== Excerpt ==
* * * * * * * * *
The most alarming thing in all this is probably the fact that Italy has about half the number of cases compared to China. Things are indeed getting worse and I don’t simply sense the tightening of restrictions by the sharp decrease in the number of people I encounter outside—no, the feeling that things aren’t taking a turn for the better was one I experienced first-hand last night, just after posting the latest diary entry.
Around 11:30 pm my brother and I decided to step out and take a short walk around our neighborhood, which is essentially a village—dead quiet. Less than a minute into our stroll, a police car approached and requested our documents; this time they let us go, but in a couple weeks or so I highly doubt that same scenario will have a similar ending. Suffice it to say—I’ve never seen a police car drive so far up Trento.
* * * * * * * * *
== Information supplied ==
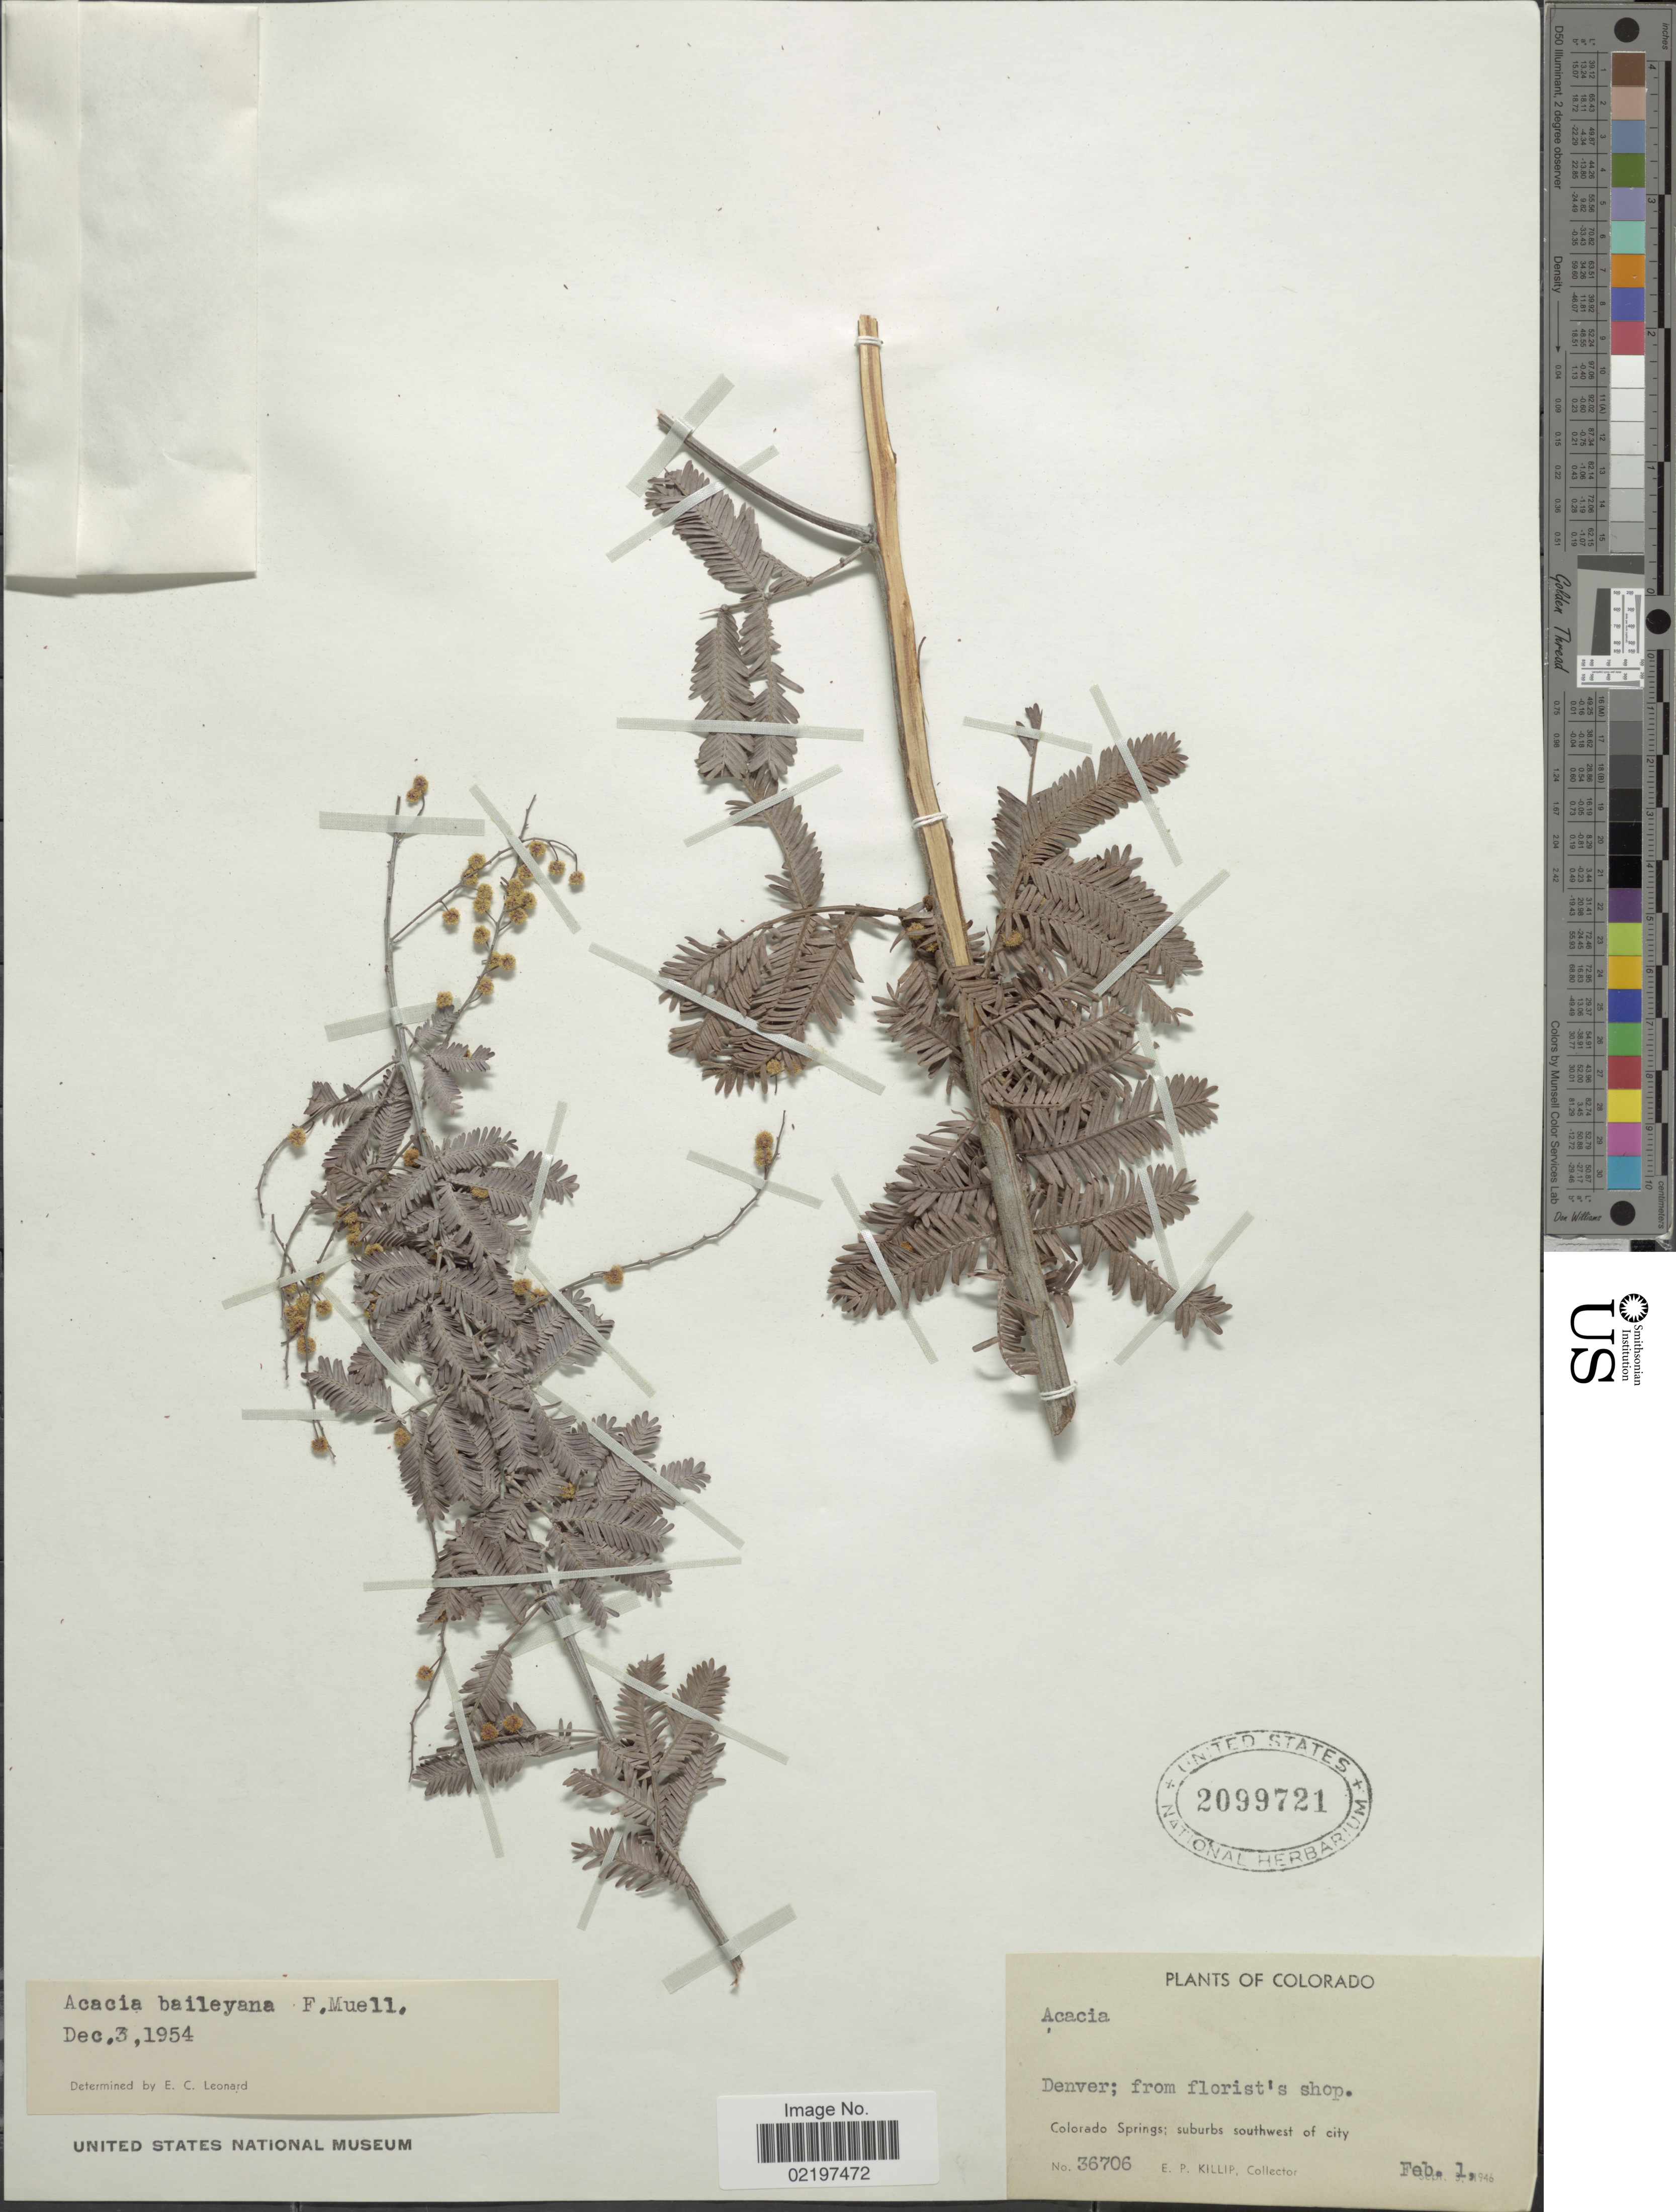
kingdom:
* * * * * * * * *
== What is asked ==
Carry on the lockdown diary entry from after its final sentence.

== Exercise output ==
By now it’s become clear that running out of food is a blessing here because it means having to go outside. Today we needed more tomato sauce, chocolate, and vegetables so I left the house to get all these things; in the interest of taking a walk, I didn’t go to the small store near our house—no, I went to a big store in the city, and this is what I saw.
The picture doesn’t capture the entire line and there are at least fifteen people waiting to get in. Remember the one out one in policy mentioned in the last entry? I don’t know what the policy was here but it most likely would’ve taken forever to get in. Thus, I went to a smaller, less desirable store and luckily the coast was clear—a great sign that things still haven’t reached a crisis. No, people aren’t willing to eat anything just yet. Unlike in a war, demand for quality is still possible—not just demand for food.
Having picked up my average groceries, I headed to the counter. Sitting here, I still can’t quite tell whether this person is a cashier or a doctor. Let’s just call him a man I paid around thirty euros for decent groceries.
I left the store and began climbing the stairs towards Cavalcavia S. Lorenzo. On my way up, I saw what could only be a homeless man, arranging his dinner on a plastic bag and preparing to eat it. “Have a quarantine,” they said. “It’ll be fun,” they said. Ah, to hell with it all for the thousandth time.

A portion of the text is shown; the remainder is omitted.